The Mudcat Café TM
Thread #39035   Message #1023007
Posted By: Malcolm Douglas
22-Sep-03 - 10:04 AM
Thread Name: Lyr Add: Recruited Collier
Subject: RE: Lyr Add: Recruited Collier
The songs Vaughan Williams noted from Mr Carruthers (who Roy Plamer identifies as "probably John Carruthers of Wigtown") were Bleckel Murry Neet, King Roger, Barberry Bell, A Wife of Willy Miller, Rossler Fair, Geordie Gair, and Rob Lowry. Anderson's verses were all set to existing tunes. Bleckel Murry Neet, Geordie Gair (Gill), and King Roger are printed in Roy Palmer, Bushes and Briars: Folk Songs Collected by Ralph Vaughan Williams (Llanerch, 1999, 14-19). A further song, The Codbeck Wedding, is printed (selected verses) in Keith Gregson's article Lakeland Step-Dancing and the Cumberland Bard (English Dance and Song, vol.42 no.3, 1980), along with other dance-related extracts from Andersons's works. Gregson also prints a number of Andersons's songs in his Cumbrian Songs and Ballads (Dalesman, 1980).
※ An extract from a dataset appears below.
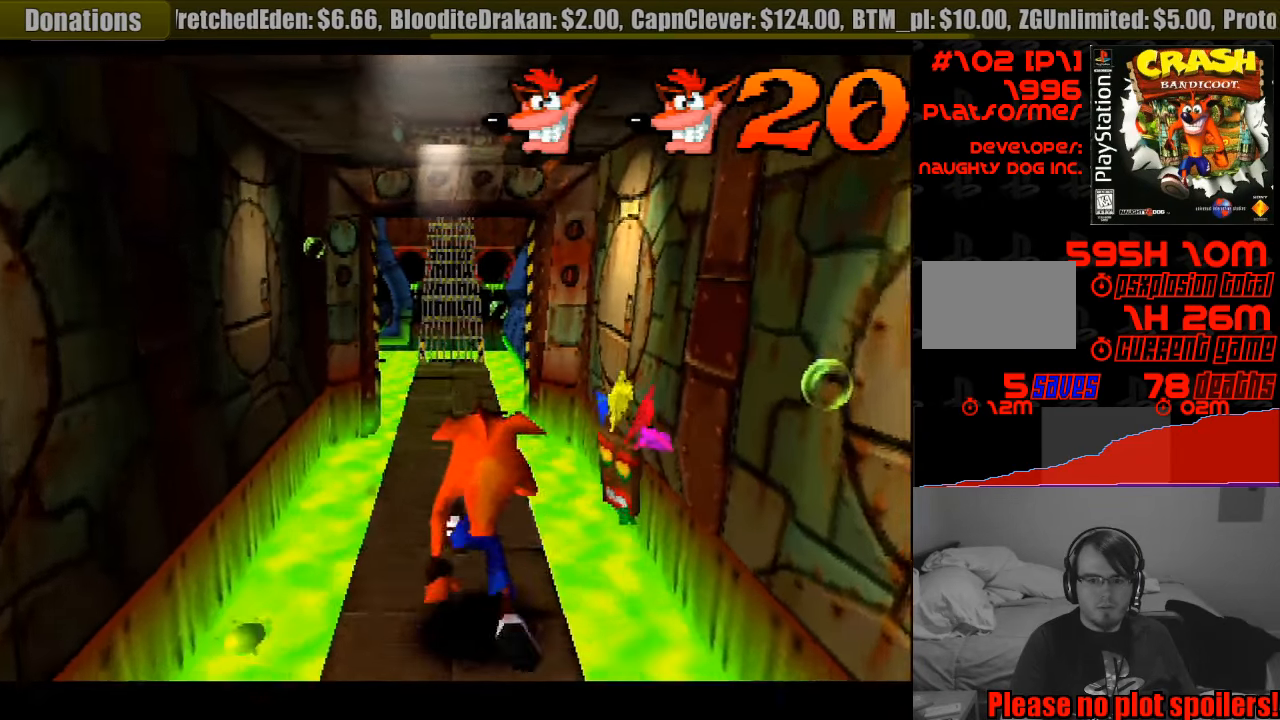
{"buttons": ["DPAD_UP", "DPAD_LEFT"], "events": [[417, "DPAD_LEFT", "down"]]}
There is a longer piece by Gregson, The Cumberland Bard: an Anniversary Reflection in The Folk Music Journal 4 (4) 1983, 333-365. Included are texts for The Bleckel Murry-Neet (plus tune), Barbary Bell (plus a broadside text and one noted from an oral source; with two tunes), The Whorton Wedding (plus tune), Sally Grey (plus a text noted from an oral source; with two tunes), Geordie Gill (with two tunes), Jenny's Complaint, and Rob Lowrie (with tune). The tune prescribed by Anderson for Jenny's Complaint (Nancy's to the Greenwood gane) is not given, and I haven't found it yet; it may be at Bruce Olson's site, as it was used in Allan Ramsay's ballad opera The Gentle Shepherd (1725).
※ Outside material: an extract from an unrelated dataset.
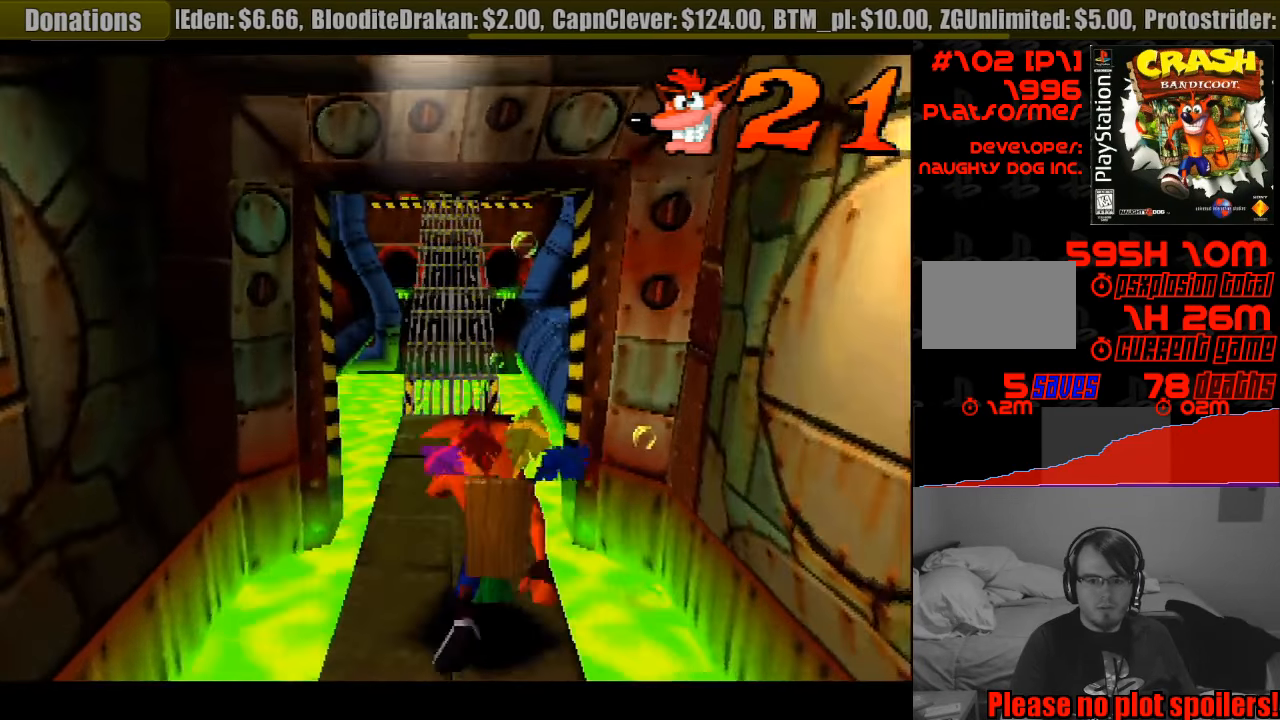
{"buttons": ["DPAD_UP"], "events": [[317, "DPAD_LEFT", "down"], [367, "DPAD_LEFT", "up"], [383, "START", "down"], [400, "START", "up"]]}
Gregson alludes to correspondence with Bert Lloyd about Jenny's Complaint (op. cit., 338-9):

"Unfortunately, The Recruited Collier is a mystery. From correspondence with A. L. Lloyd it appears that somewhere in a west Cumbrian library there is a manuscript which holds the secret. If that manuscript is merely Anderson's original song, the reworking is probably recent. If the manuscript contains the words of The Recruited Collier then the mystery deepens. This, of course, would be the text which Lloyd received from Jim Huxtable of Workington and which inspired him to compose one of the great tunes of the Folk Song Revival."

Incidentally, Barbary Bell appeared on 19th century broadsides, with the story moved from Cumbria to Yorkshire and various other changes (including a chorus). A tune appearing in MS tunebooks of the period as Barbary Bell is a form of St Patrick's Day in the Morning; Anderson prescribed Cuddle and cuddle us awe thegither; at the moment I don't know if that's the same tune or not.